I can’t remember the last time I’ve had so many calls from friends and other lawyers who don’t practice criminal defense asking, “Did Paris Hilton get a good deal?” Well, quite frankly it’s a standard offer the District Attorney makes in these types of cases where the weight of the drugs is for personal use. Even a public defender with a client who has a minimal history like Ms. Hilton would have been given the same offer by the District Attorney. She pleaded guilty to misdemeanor Possession of Dangerous Drugs Not To Be Introduced Into Interstate Commerce. That’s a misdemeanor drug conviction that is now on her record. And that conviction did not go unnoticed by Japanese officials who denied her admission into Japan. Japanese law generally prohibits people from entering their country who have been convicted of drug crimes. That’s the thing about pleading guilty to some misdemeanors.

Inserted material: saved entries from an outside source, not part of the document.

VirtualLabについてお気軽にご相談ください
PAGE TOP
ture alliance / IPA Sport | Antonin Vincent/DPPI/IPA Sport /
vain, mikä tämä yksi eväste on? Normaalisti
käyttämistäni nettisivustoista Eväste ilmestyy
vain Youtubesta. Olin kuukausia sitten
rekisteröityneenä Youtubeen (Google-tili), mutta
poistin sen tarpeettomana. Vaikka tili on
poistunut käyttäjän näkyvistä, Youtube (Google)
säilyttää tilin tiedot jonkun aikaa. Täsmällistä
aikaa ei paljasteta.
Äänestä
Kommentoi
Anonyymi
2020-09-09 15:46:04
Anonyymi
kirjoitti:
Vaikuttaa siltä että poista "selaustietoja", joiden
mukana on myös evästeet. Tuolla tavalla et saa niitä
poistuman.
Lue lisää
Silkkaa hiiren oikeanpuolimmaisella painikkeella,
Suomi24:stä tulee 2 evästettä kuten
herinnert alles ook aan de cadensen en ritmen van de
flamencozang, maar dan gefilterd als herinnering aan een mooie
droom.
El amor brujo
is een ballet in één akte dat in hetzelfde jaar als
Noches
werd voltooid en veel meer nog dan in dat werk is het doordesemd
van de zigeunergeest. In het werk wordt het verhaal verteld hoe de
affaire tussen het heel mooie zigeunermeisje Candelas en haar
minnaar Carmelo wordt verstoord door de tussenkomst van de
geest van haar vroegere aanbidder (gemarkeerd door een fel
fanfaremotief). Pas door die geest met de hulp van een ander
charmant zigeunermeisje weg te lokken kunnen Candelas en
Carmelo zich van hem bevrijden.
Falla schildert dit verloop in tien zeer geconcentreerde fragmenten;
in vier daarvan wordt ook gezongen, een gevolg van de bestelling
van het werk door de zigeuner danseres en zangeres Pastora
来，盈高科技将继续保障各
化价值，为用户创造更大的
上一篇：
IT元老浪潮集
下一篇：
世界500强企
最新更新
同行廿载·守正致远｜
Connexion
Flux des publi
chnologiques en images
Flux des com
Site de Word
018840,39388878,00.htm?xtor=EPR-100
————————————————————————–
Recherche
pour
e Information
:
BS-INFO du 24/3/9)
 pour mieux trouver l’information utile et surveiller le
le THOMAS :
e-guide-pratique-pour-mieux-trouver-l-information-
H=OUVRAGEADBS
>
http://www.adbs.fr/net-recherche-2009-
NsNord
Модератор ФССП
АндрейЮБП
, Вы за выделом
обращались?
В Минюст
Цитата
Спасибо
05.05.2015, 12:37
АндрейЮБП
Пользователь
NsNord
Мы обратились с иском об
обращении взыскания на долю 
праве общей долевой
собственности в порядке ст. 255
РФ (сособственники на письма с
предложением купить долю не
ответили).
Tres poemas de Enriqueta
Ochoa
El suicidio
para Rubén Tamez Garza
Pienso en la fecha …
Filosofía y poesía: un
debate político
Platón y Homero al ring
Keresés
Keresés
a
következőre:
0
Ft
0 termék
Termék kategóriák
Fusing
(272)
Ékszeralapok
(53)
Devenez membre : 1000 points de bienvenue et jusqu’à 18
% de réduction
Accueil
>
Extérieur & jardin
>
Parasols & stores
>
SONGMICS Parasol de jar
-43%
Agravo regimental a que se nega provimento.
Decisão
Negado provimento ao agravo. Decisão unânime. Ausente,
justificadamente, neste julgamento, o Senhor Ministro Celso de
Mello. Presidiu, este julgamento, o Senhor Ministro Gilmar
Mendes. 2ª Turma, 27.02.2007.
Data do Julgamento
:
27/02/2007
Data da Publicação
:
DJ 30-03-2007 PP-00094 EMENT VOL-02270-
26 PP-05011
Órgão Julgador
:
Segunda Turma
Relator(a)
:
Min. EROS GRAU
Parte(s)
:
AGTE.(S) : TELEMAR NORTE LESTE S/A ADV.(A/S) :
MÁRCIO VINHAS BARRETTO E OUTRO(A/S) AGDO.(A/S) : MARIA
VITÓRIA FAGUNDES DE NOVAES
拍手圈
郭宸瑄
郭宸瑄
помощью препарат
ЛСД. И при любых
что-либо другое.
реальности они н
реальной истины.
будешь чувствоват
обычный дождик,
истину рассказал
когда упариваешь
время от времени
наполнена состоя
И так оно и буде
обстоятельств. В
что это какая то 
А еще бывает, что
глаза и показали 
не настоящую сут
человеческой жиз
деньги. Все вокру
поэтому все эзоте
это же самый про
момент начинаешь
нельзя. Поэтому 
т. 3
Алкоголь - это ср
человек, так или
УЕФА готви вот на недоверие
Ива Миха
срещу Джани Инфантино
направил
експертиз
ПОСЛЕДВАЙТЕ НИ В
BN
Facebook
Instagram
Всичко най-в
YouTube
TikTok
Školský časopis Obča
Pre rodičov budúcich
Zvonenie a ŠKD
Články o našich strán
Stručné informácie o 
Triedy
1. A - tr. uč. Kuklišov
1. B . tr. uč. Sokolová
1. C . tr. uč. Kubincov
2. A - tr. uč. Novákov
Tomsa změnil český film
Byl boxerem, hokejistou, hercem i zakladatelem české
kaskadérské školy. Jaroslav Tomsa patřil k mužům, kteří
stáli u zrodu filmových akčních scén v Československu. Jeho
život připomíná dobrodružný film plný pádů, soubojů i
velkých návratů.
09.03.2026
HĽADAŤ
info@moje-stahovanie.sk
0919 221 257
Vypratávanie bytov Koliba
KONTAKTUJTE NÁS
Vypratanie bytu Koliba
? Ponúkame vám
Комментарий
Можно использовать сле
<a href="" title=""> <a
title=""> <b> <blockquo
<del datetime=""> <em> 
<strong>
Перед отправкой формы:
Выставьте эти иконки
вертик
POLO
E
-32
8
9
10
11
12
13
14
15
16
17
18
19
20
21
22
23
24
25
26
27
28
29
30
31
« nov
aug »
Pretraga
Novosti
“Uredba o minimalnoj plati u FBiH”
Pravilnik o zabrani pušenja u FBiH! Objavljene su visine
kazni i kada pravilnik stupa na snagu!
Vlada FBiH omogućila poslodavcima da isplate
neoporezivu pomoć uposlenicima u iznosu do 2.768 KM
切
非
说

They can come back to haunt you.
Fortunately, every client I have ever represented for the same crime Paris Hilton was charged with has received a dismissal at the end of completing their requirements. This is not a guarantee of success and every case is different. I’m proud of the great results I’ve received for my clients – many of whom are doctors, lawyers, celebrities, CEOs, athletes, and people who hold professional licenses who would otherwise lose them if they were convicted of even a misdemeanor drug charge. Fortunately, for Ms. Hilton, she really doesn’t have to worry about having a misdemeanor drug conviction on her record since she’s worth several hundred million dollars and probably won’t be turned down if she wants to do another reality television show because of this conviction. But for the rest of America, a conviction like this tells your employer or future employer that you are a convicted drug user. Even if you were innocent but pleaded guilty, employers and future employers will speculate if you have a drug problem and may decide to pick someone who doesn’t have a criminal record.